[SOURCE MATERIAL]:

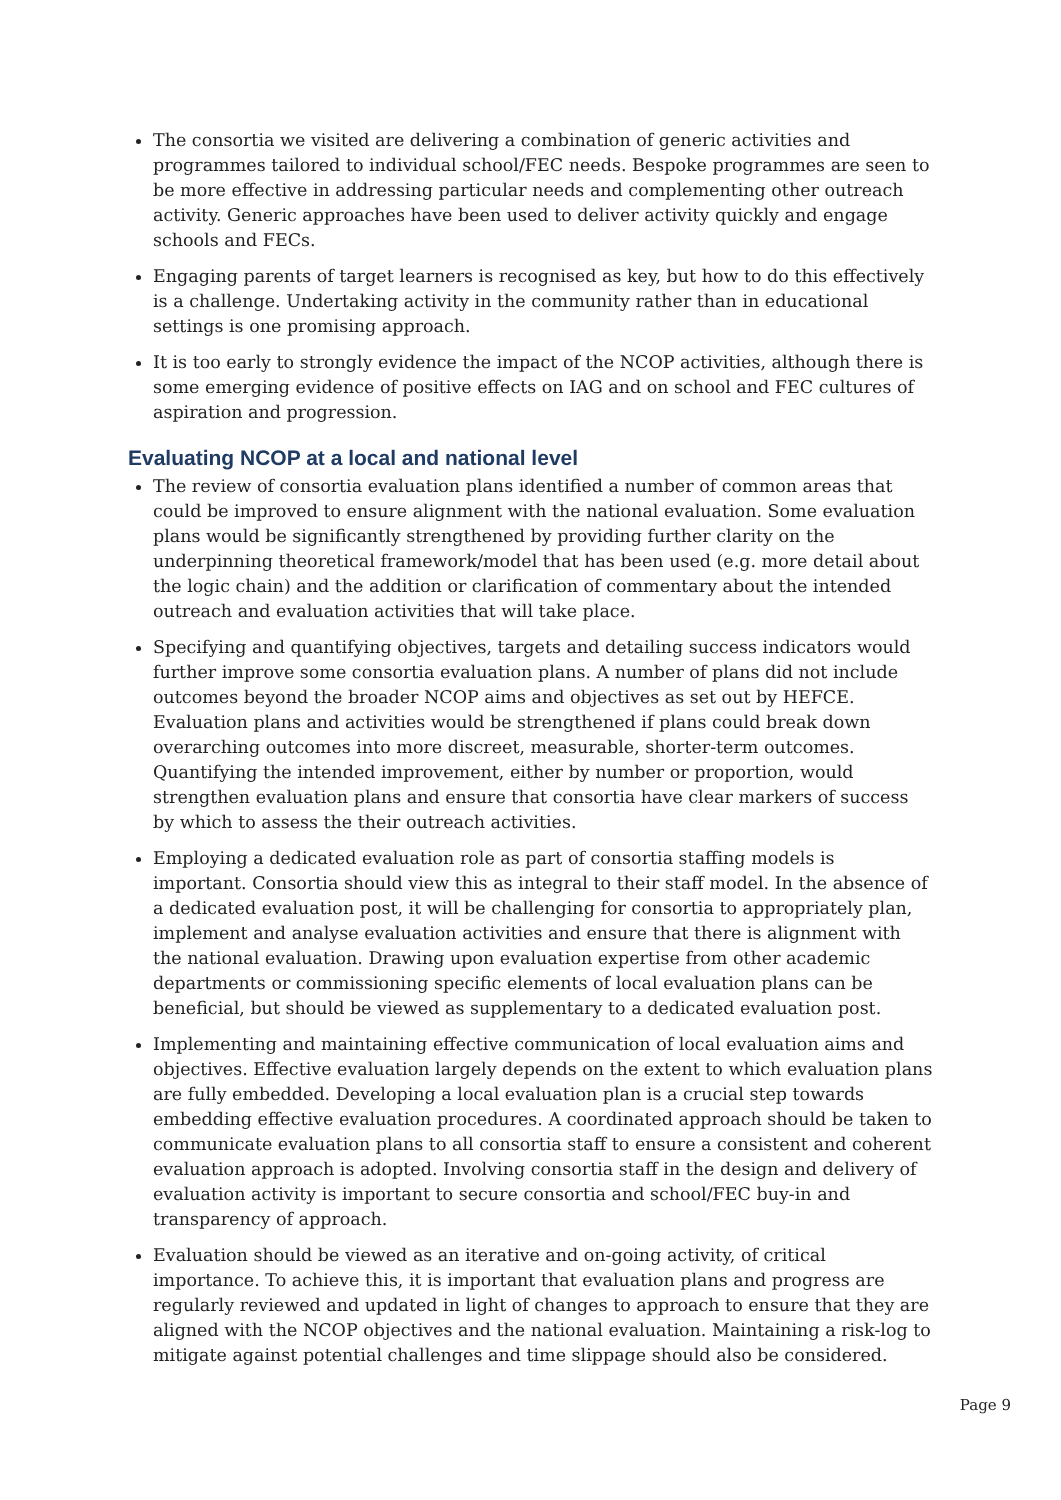The consortia we visited are delivering a combination of generic activities and programmes tailored to individual school/FEC needs. Bespoke programmes are seen to be more effective in addressing particular needs and complementing other outreach activity. Generic approaches have been used to deliver activity quickly and engage schools and FECs.
Engaging parents of target learners is recognised as key, but how to do this effectively is a challenge. Undertaking activity in the community rather than in educational settings is one promising approach.
It is too early to strongly evidence the impact of the NCOP activities, although there is some emerging evidence of positive effects on IAG and on school and FEC cultures of aspiration and progression.
Evaluating NCOP at a local and national level
The review of consortia evaluation plans identified a number of common areas that could be improved to ensure alignment with the national evaluation. Some evaluation plans would be significantly strengthened by providing further clarity on the underpinning theoretical framework/model that has been used (e.g. more detail about the logic chain) and the addition or clarification of commentary about the intended outreach and evaluation activities that will take place.
Specifying and quantifying objectives, targets and detailing success indicators would further improve some consortia evaluation plans. A number of plans did not include outcomes beyond the broader NCOP aims and objectives as set out by HEFCE. Evaluation plans and activities would be strengthened if plans could break down overarching outcomes into more discreet, measurable, shorter-term outcomes. Quantifying the intended improvement, either by number or proportion, would strengthen evaluation plans and ensure that consortia have clear markers of success by which to assess the their outreach activities.
Employing a dedicated evaluation role as part of consortia staffing models is important. Consortia should view this as integral to their staff model. In the absence of a dedicated evaluation post, it will be challenging for consortia to appropriately plan, implement and analyse evaluation activities and ensure that there is alignment with the national evaluation. Drawing upon evaluation expertise from other academic departments or commissioning specific elements of local evaluation plans can be beneficial, but should be viewed as supplementary to a dedicated evaluation post.
Implementing and maintaining effective communication of local evaluation aims and objectives. Effective evaluation largely depends on the extent to which evaluation plans are fully embedded. Developing a local evaluation plan is a crucial step towards embedding effective evaluation procedures. A coordinated approach should be taken to communicate evaluation plans to all consortia staff to ensure a consistent and coherent evaluation approach is adopted. Involving consortia staff in the design and delivery of evaluation activity is important to secure consortia and school/FEC buy-in and transparency of approach.
Evaluation should be viewed as an iterative and on-going activity, of critical importance. To achieve this, it is important that evaluation plans and progress are regularly reviewed and updated in light of changes to approach to ensure that they are aligned with the NCOP objectives and the national evaluation. Maintaining a risk-log to mitigate against potential challenges and time slippage should also be considered.
Page 9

[TO DO]: Leave the pictures out and repeat exactly the lines from the beginning of the records to the line bearing "Specifying and quantifying", both ends counted.

[SOLUTION TO THIS EXERCISE]:
The consortia we visited are delivering a combination of generic activities and programmes tailored to individual school/FEC needs. Bespoke programmes are seen to be more effective in addressing particular needs and complementing other outreach activity. Generic approaches have been used to deliver activity quickly and engage schools and FECs.
Engaging parents of target learners is recognised as key, but how to do this effectively is a challenge. Undertaking activity in the community rather than in educational settings is one promising approach.
It is too early to strongly evidence the impact of the NCOP activities, although there is some emerging evidence of positive effects on IAG and on school and FEC cultures of aspiration and progression.
Evaluating NCOP at a local and national level
The review of consortia evaluation plans identified a number of common areas that could be improved to ensure alignment with the national evaluation. Some evaluation plans would be significantly strengthened by providing further clarity on the underpinning theoretical framework/model that has been used (e.g. more detail about the logic chain) and the addition or clarification of commentary about the intended outreach and evaluation activities that will take place.
Specifying and quantifying objectives, targets and detailing success indicators would further improve some consortia evaluation plans. A number of plans did not include outcomes beyond the broader NCOP aims and objectives as set out by HEFCE. Evaluation plans and activities would be strengthened if plans could break down overarching outcomes into more discreet, measurable, shorter-term outcomes. Quantifying the intended improvement, either by number or proportion, would strengthen evaluation plans and ensure that consortia have clear markers of success by which to assess the their outreach activities.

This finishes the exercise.